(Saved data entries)
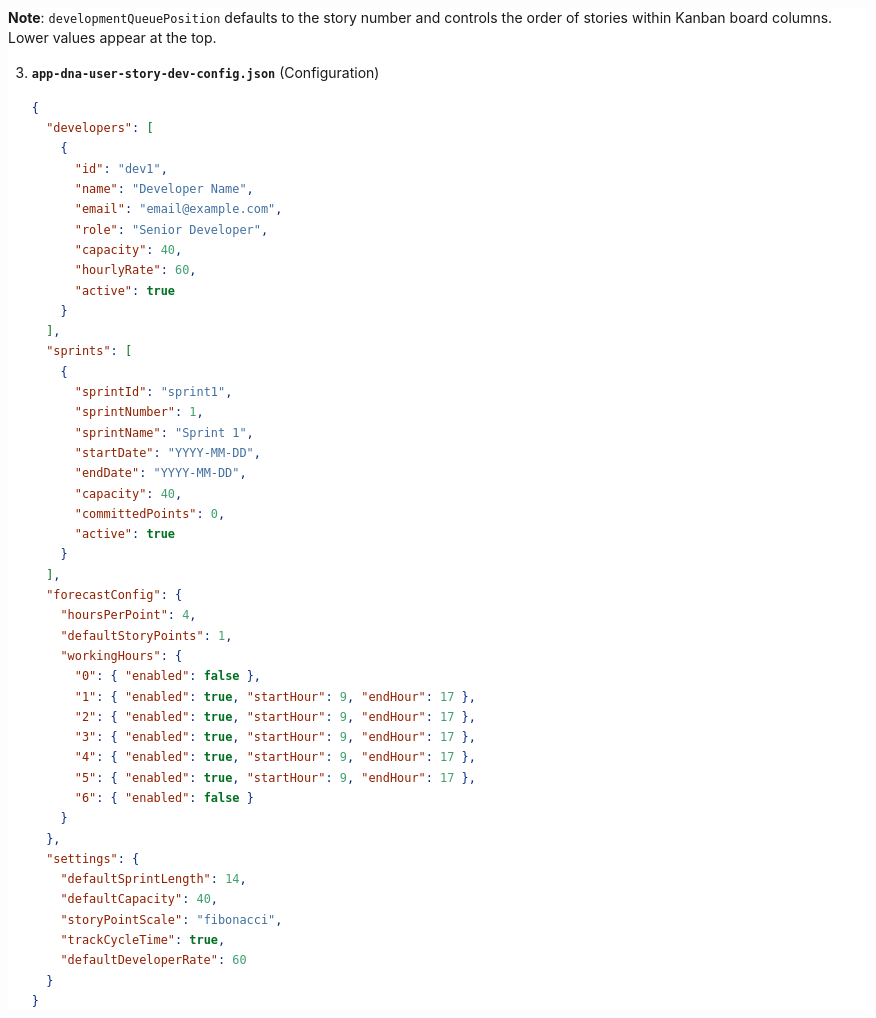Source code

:    **Note**: `developmentQueuePosition` defaults to the story number and controls the order of stories within Kanban board columns. Lower values appear at the top.

3. **`app-dna-user-story-dev-config.json`** (Configuration)
   ```json
   {
     "developers": [
       {
         "id": "dev1",
         "name": "Developer Name",
         "email": "email@example.com",
         "role": "Senior Developer",
         "capacity": 40,
         "hourlyRate": 60,
         "active": true
       }
     ],
     "sprints": [
       {
         "sprintId": "sprint1",
         "sprintNumber": 1,
         "sprintName": "Sprint 1",
         "startDate": "YYYY-MM-DD",
         "endDate": "YYYY-MM-DD",
         "capacity": 40,
         "committedPoints": 0,
         "active": true
       }
     ],
     "forecastConfig": {
       "hoursPerPoint": 4,
       "defaultStoryPoints": 1,
       "workingHours": {
         "0": { "enabled": false },
         "1": { "enabled": true, "startHour": 9, "endHour": 17 },
         "2": { "enabled": true, "startHour": 9, "endHour": 17 },
         "3": { "enabled": true, "startHour": 9, "endHour": 17 },
         "4": { "enabled": true, "startHour": 9, "endHour": 17 },
         "5": { "enabled": true, "startHour": 9, "endHour": 17 },
         "6": { "enabled": false }
       }
     },
     "settings": {
       "defaultSprintLength": 14,
       "defaultCapacity": 40,
       "storyPointScale": "fibonacci",
       "trackCycleTime": true,
       "defaultDeveloperRate": 60
     }
   }
   ```
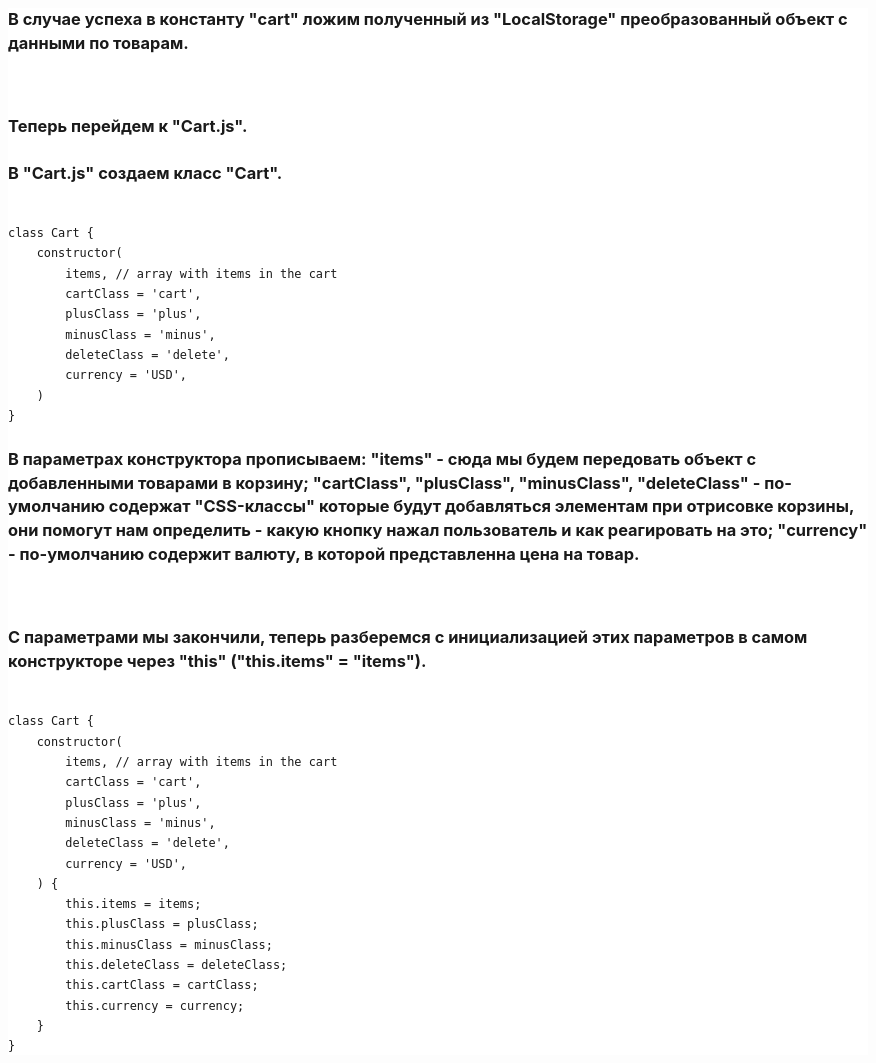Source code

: ### В случае успеха в константу "cart" ложим полученный из "LocalStorage" преобразованный объект с данными по товарам.

&nbsp;
### Теперь перейдем к "Cart.js".
### В "Cart.js" создаем класс "Cart".

```

class Cart {
    constructor(
        items, // array with items in the cart 
        cartClass = 'cart',
        plusClass = 'plus',
        minusClass = 'minus',
        deleteClass = 'delete',
        currency = 'USD',
    )
}

```

### В параметрах конструктора прописываем: "items" - сюда мы будем передовать объект с добавленными товарами в корзину; "cartClass", "plusClass", "minusClass", "deleteClass" - по-умолчанию содержат "CSS-классы" которые будут добавляться элементам при отрисовке корзины, они помогут нам определить - какую кнопку нажал пользователь и как реагировать на это; "currency" - по-умолчанию содержит валюту, в которой представленна цена на товар.

&nbsp;
### С параметрами мы закончили, теперь разберемся с инициализацией этих параметров в самом конструкторе через "this" ("this.items" = "items").

```

class Cart {
    constructor(
        items, // array with items in the cart 
        cartClass = 'cart',
        plusClass = 'plus',
        minusClass = 'minus',
        deleteClass = 'delete',
        currency = 'USD',
    ) {
        this.items = items;
        this.plusClass = plusClass;
        this.minusClass = minusClass;
        this.deleteClass = deleteClass;
        this.cartClass = cartClass;
        this.currency = currency;
    }
}

```

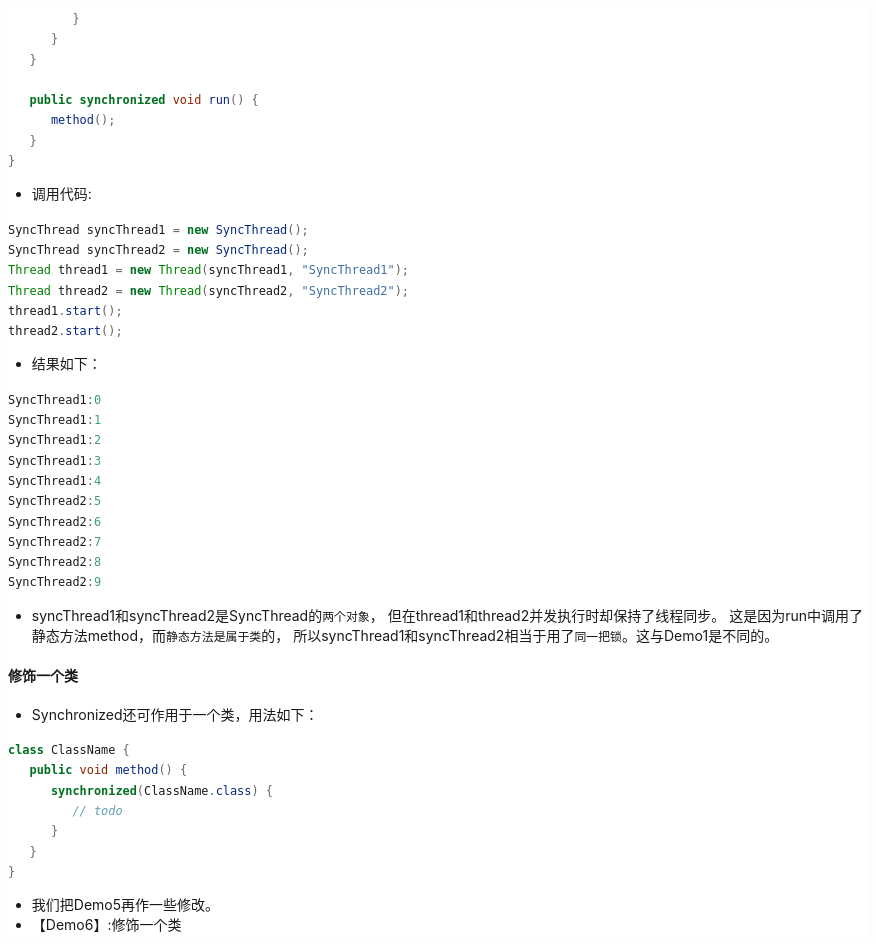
 ```java
         }
      }
   }

   public synchronized void run() {
      method();
   }
}
```
- 调用代码:
```java
SyncThread syncThread1 = new SyncThread();
SyncThread syncThread2 = new SyncThread();
Thread thread1 = new Thread(syncThread1, "SyncThread1");
Thread thread2 = new Thread(syncThread2, "SyncThread2");
thread1.start();
thread2.start();

```
- 结果如下：
```java
SyncThread1:0 
SyncThread1:1 
SyncThread1:2 
SyncThread1:3 
SyncThread1:4 
SyncThread2:5 
SyncThread2:6 
SyncThread2:7 
SyncThread2:8 
SyncThread2:9

```
- syncThread1和syncThread2是SyncThread的`两个对象`，
但在thread1和thread2并发执行时却保持了线程同步。
这是因为run中调用了静态方法method，而`静态方法是属于类`的，
所以syncThread1和syncThread2相当于用了`同一把锁`。这与Demo1是不同的。

#### 修饰一个类
- Synchronized还可作用于一个类，用法如下：
```java
class ClassName {
   public void method() {
      synchronized(ClassName.class) {
         // todo
      }
   }
}
```
- 我们把Demo5再作一些修改。 
- 【Demo6】:修饰一个类
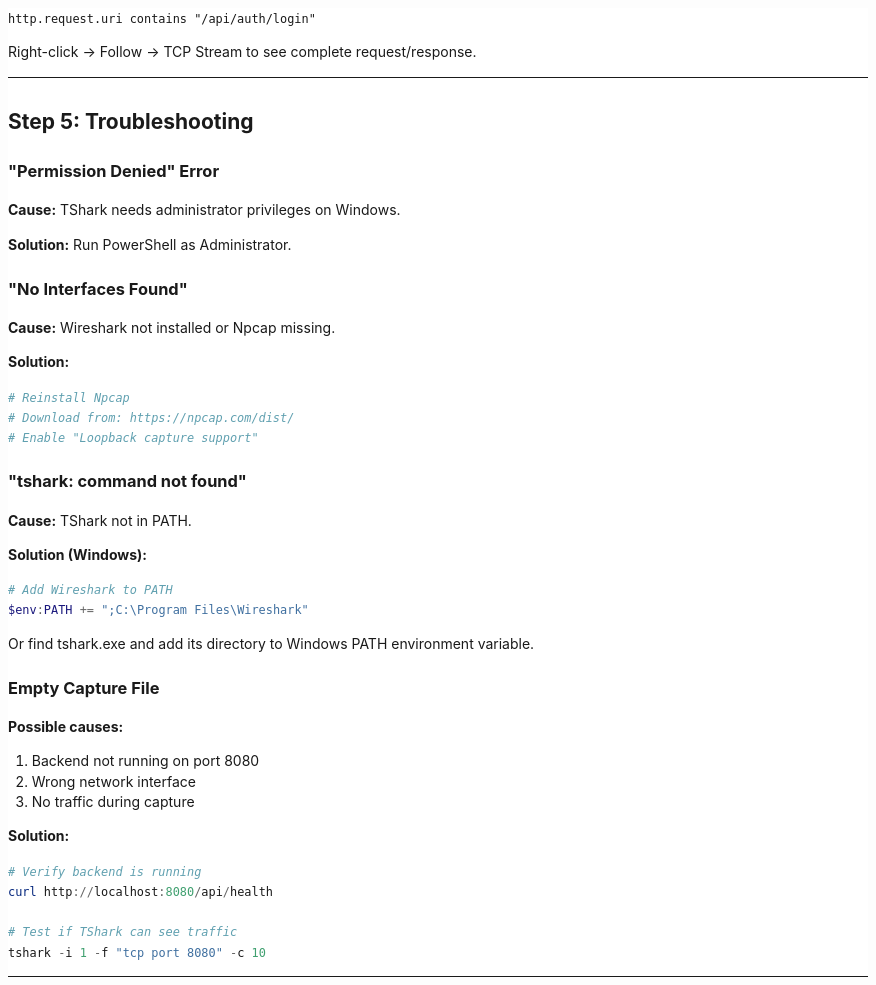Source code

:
 ```
http.request.uri contains "/api/auth/login"
```

Right-click → Follow → TCP Stream to see complete request/response.

---

## Step 5: Troubleshooting

### "Permission Denied" Error

**Cause:** TShark needs administrator privileges on Windows.

**Solution:** Run PowerShell as Administrator.

### "No Interfaces Found"

**Cause:** Wireshark not installed or Npcap missing.

**Solution:** 
```powershell
# Reinstall Npcap
# Download from: https://npcap.com/dist/
# Enable "Loopback capture support"
```

### "tshark: command not found"

**Cause:** TShark not in PATH.

**Solution (Windows):**
```powershell
# Add Wireshark to PATH
$env:PATH += ";C:\Program Files\Wireshark"
```

Or find tshark.exe and add its directory to Windows PATH environment variable.

### Empty Capture File

**Possible causes:**
1. Backend not running on port 8080
2. Wrong network interface
3. No traffic during capture

**Solution:**
```powershell
# Verify backend is running
curl http://localhost:8080/api/health

# Test if TShark can see traffic
tshark -i 1 -f "tcp port 8080" -c 10
```

---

_Exercise instructions_: Pictures are to be left out, while the records are copied word for word.

_Exercise response_:
Source code

:    **Note**: `developmentQueuePosition` defaults to the story number and controls the order of stories within Kanban board columns. Lower values appear at the top.

3. **`app-dna-user-story-dev-config.json`** (Configuration)
   ```json
   {
     "developers": [
       {
         "id": "dev1",
         "name": "Developer Name",
         "email": "email@example.com",
         "role": "Senior Developer",
         "capacity": 40,
         "hourlyRate": 60,
         "active": true
       }
     ],
     "sprints": [
       {
         "sprintId": "sprint1",
         "sprintNumber": 1,
         "sprintName": "Sprint 1",
         "startDate": "YYYY-MM-DD",
         "endDate": "YYYY-MM-DD",
         "capacity": 40,
         "committedPoints": 0,
         "active": true
       }
     ],
     "forecastConfig": {
       "hoursPerPoint": 4,
       "defaultStoryPoints": 1,
       "workingHours": {
         "0": { "enabled": false },
         "1": { "enabled": true, "startHour": 9, "endHour": 17 },
         "2": { "enabled": true, "startHour": 9, "endHour": 17 },
         "3": { "enabled": true, "startHour": 9, "endHour": 17 },
         "4": { "enabled": true, "startHour": 9, "endHour": 17 },
         "5": { "enabled": true, "startHour": 9, "endHour": 17 },
         "6": { "enabled": false }
       }
     },
     "settings": {
       "defaultSprintLength": 14,
       "defaultCapacity": 40,
       "storyPointScale": "fibonacci",
       "trackCycleTime": true,
       "defaultDeveloperRate": 60
     }
   }
   ```
Source code

: ### В случае успеха в константу "cart" ложим полученный из "LocalStorage" преобразованный объект с данными по товарам.

&nbsp;
### Теперь перейдем к "Cart.js".
### В "Cart.js" создаем класс "Cart".

```

class Cart {
    constructor(
        items, // array with items in the cart 
        cartClass = 'cart',
        plusClass = 'plus',
        minusClass = 'minus',
        deleteClass = 'delete',
        currency = 'USD',
    )
}

```

### В параметрах конструктора прописываем: "items" - сюда мы будем передовать объект с добавленными товарами в корзину; "cartClass", "plusClass", "minusClass", "deleteClass" - по-умолчанию содержат "CSS-классы" которые будут добавляться элементам при отрисовке корзины, они помогут нам определить - какую кнопку нажал пользователь и как реагировать на это; "currency" - по-умолчанию содержит валюту, в которой представленна цена на товар.

&nbsp;
### С параметрами мы закончили, теперь разберемся с инициализацией этих параметров в самом конструкторе через "this" ("this.items" = "items").

```

class Cart {
    constructor(
        items, // array with items in the cart 
        cartClass = 'cart',
        plusClass = 'plus',
        minusClass = 'minus',
        deleteClass = 'delete',
        currency = 'USD',
    ) {
        this.items = items;
        this.plusClass = plusClass;
        this.minusClass = minusClass;
        this.deleteClass = deleteClass;
        this.cartClass = cartClass;
        this.currency = currency;
    }
}

```

 ```java
         }
      }
   }

   public synchronized void run() {
      method();
   }
}
```
- 调用代码:
```java
SyncThread syncThread1 = new SyncThread();
SyncThread syncThread2 = new SyncThread();
Thread thread1 = new Thread(syncThread1, "SyncThread1");
Thread thread2 = new Thread(syncThread2, "SyncThread2");
thread1.start();
thread2.start();

```
- 结果如下：
```java
SyncThread1:0 
SyncThread1:1 
SyncThread1:2 
SyncThread1:3 
SyncThread1:4 
SyncThread2:5 
SyncThread2:6 
SyncThread2:7 
SyncThread2:8 
SyncThread2:9

```
- syncThread1和syncThread2是SyncThread的`两个对象`，
但在thread1和thread2并发执行时却保持了线程同步。
这是因为run中调用了静态方法method，而`静态方法是属于类`的，
所以syncThread1和syncThread2相当于用了`同一把锁`。这与Demo1是不同的。

#### 修饰一个类
- Synchronized还可作用于一个类，用法如下：
```java
class ClassName {
   public void method() {
      synchronized(ClassName.class) {
         // todo
      }
   }
}
```
- 我们把Demo5再作一些修改。 
- 【Demo6】:修饰一个类
Source code

:
 ```
http.request.uri contains "/api/auth/login"
```

Right-click → Follow → TCP Stream to see complete request/response.

---

## Step 5: Troubleshooting

### "Permission Denied" Error

**Cause:** TShark needs administrator privileges on Windows.

**Solution:** Run PowerShell as Administrator.

### "No Interfaces Found"

**Cause:** Wireshark not installed or Npcap missing.

**Solution:** 
```powershell
# Reinstall Npcap
# Download from: https://npcap.com/dist/
# Enable "Loopback capture support"
```

### "tshark: command not found"

**Cause:** TShark not in PATH.

**Solution (Windows):**
```powershell
# Add Wireshark to PATH
$env:PATH += ";C:\Program Files\Wireshark"
```

Or find tshark.exe and add its directory to Windows PATH environment variable.

### Empty Capture File

**Possible causes:**
1. Backend not running on port 8080
2. Wrong network interface
3. No traffic during capture

**Solution:**
```powershell
# Verify backend is running
curl http://localhost:8080/api/health

# Test if TShark can see traffic
tshark -i 1 -f "tcp port 8080" -c 10
```

---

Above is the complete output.